Extrait
(Siège épiscopal de Cyrène.)
Synésios seul près d’une fenêtre.
Synésios
Peut-être est-ce l’âge ou l’inaction – que dire ?
Souvent il m’arrive de me perdre en des rêveries menaçantes,
celle-ci par exemple, où un poète d’une autre époque,
future peut-être, peut-être simplement celle qui naîtra de nous,
dans une langue encore in mente Dei revisiterait
un jour qui sait pourquoi notre histoire
sans le moindre égard pour nous personnes de chair et d’os
chacune avec ses goûts domestiques ou tournés vers le dehors,
malade de raffinement ou liée par nature
aux plaisirs du faubourg :
en somme, sans voir en nous des hommes ayant existé tels quels,
ce poète ne songerait qu’à découvrir
des signes, s’en présumant l’interprète.
C’est curieux, mais je redoute une violence de cet ordre.
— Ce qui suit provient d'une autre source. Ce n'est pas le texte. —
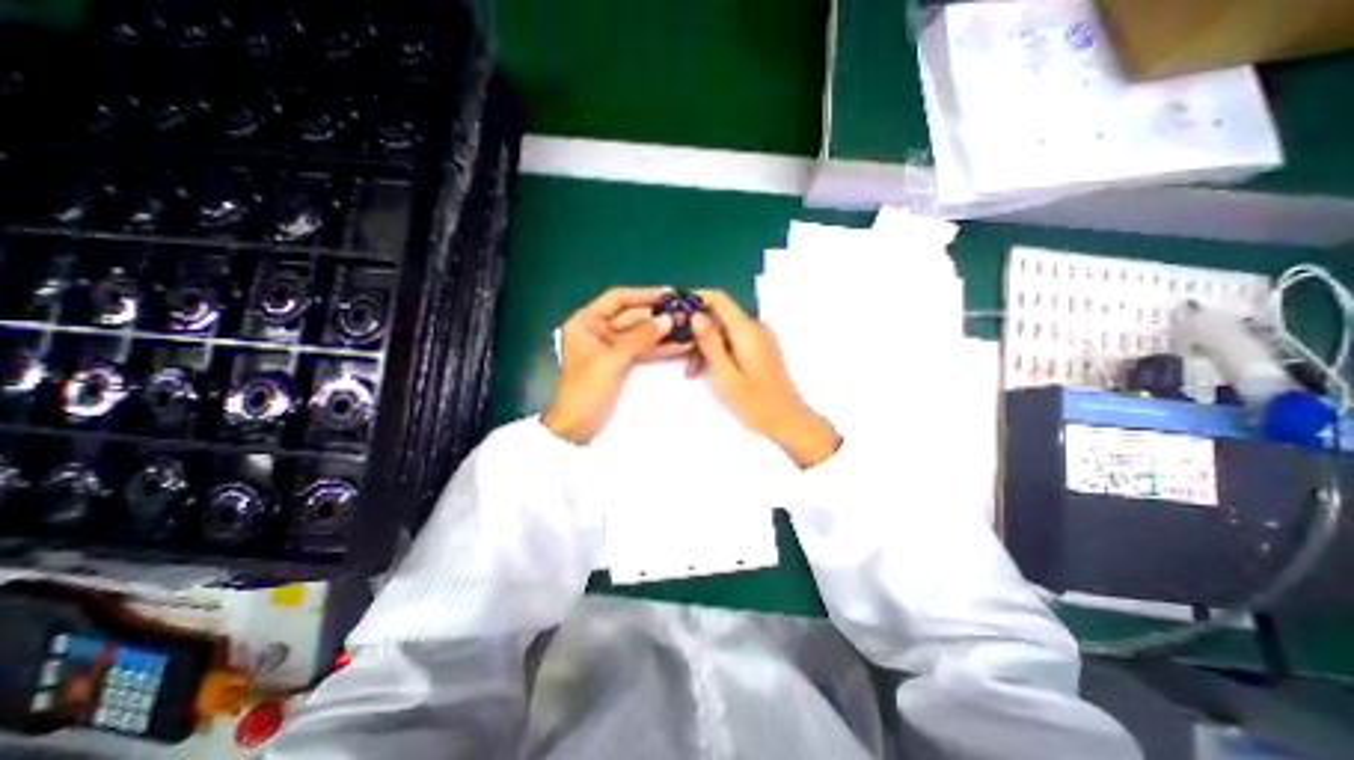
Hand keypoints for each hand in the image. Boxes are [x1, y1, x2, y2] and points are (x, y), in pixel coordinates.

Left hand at [543, 289, 688, 445]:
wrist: (576, 429)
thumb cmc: (585, 392)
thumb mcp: (612, 362)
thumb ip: (640, 338)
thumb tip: (668, 319)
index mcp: (586, 322)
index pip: (617, 299)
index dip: (643, 295)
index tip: (669, 294)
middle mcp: (598, 330)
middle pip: (632, 316)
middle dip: (658, 316)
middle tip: (686, 314)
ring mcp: (611, 347)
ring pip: (640, 334)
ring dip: (663, 333)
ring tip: (689, 328)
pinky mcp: (622, 363)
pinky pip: (642, 350)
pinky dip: (660, 349)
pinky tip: (680, 346)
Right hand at [692, 290, 841, 467]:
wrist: (788, 421)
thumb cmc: (756, 403)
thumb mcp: (726, 376)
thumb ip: (711, 343)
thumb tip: (695, 316)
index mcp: (747, 331)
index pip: (720, 299)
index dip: (696, 298)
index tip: (676, 309)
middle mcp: (755, 329)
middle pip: (720, 315)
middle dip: (697, 330)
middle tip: (680, 352)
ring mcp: (759, 339)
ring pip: (724, 329)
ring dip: (705, 344)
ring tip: (692, 370)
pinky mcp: (759, 349)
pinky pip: (733, 340)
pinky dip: (718, 350)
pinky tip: (707, 369)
Il en est de pire, d’accord – mais celle-ci
attaque la part spécifique, unique,
la seule où la vie soit vraie et légitime.
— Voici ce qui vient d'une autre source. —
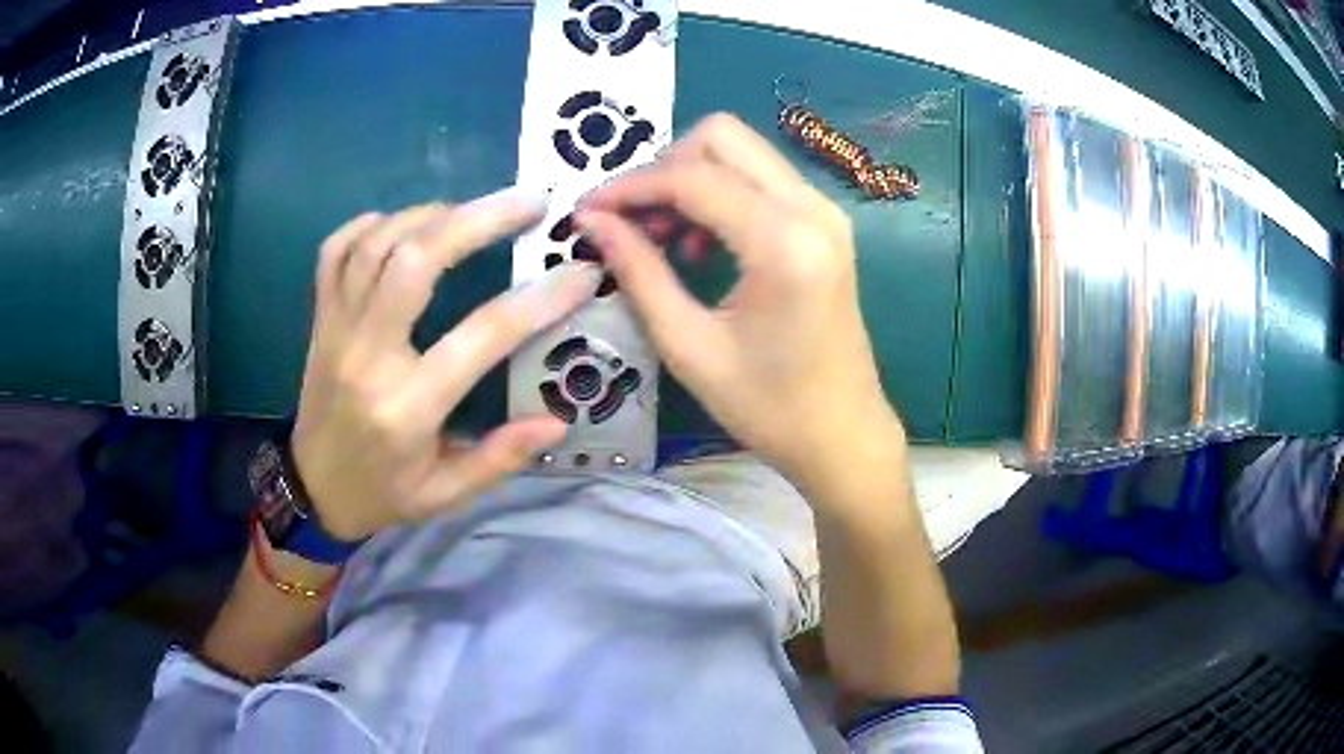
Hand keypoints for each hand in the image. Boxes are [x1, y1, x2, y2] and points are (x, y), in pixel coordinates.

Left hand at [292, 189, 601, 540]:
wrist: (311, 490)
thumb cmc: (383, 492)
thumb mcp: (445, 494)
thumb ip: (499, 458)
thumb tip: (558, 422)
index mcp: (408, 407)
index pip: (482, 337)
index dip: (539, 299)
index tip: (580, 273)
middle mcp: (368, 356)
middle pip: (415, 261)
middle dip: (478, 220)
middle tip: (529, 203)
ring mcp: (337, 330)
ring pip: (376, 244)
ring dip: (430, 214)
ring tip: (472, 211)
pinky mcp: (319, 320)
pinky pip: (334, 252)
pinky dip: (369, 225)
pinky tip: (403, 224)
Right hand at [576, 114, 904, 488]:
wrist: (843, 435)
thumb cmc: (769, 407)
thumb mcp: (689, 346)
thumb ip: (638, 272)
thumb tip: (591, 221)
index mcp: (784, 242)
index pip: (692, 177)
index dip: (630, 186)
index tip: (586, 211)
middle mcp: (812, 208)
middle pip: (721, 137)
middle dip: (663, 168)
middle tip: (629, 220)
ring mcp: (824, 211)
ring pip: (741, 152)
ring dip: (690, 178)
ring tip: (660, 237)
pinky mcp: (825, 224)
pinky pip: (761, 178)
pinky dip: (719, 193)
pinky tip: (700, 243)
Que resterait-il de moi ? un nom
lié à une pensée, inscrit sur un événement.
Et Hypatie ? D’elle, ce peu qu’on sait d’un autre
moi seul puis le connaître, et ce peu je le cache.
Pourtant ne faisons-nous pas nous-mêmes ce que fait ce poète,
vivant le présent tels des otages du futur,
rappelant le passé, le mettant
au feu d’une épreuve qui n’est pas la sienne, dans l’ouvrage d’à présent ?
Comme est délicat et vulnérable le bourgeon de vérité d’une époque.
Comme un rien peut gâter la saveur d’une vie…
Discours de fou, dû à la sénilité – je m’en rends compte.
D’où me vient cette jalousie soudaine
ou plutôt ce soin maniaque des bribes ?
Cette crainte d’être infidèle… à quoi ? disons au tourment précis
de l’instant tel qu’il fut vécu – ou tel qu’il nous parut.
Et pourtant quelle réalité est plus réelle en soi
que lorsqu’elle se transforme en autre chose ? – je pourrais presque le répéter par cœur.
Et ce n’est pas autre chose, mais sa profondeur même – cela non plus, je n’ai pas à l’apprendre.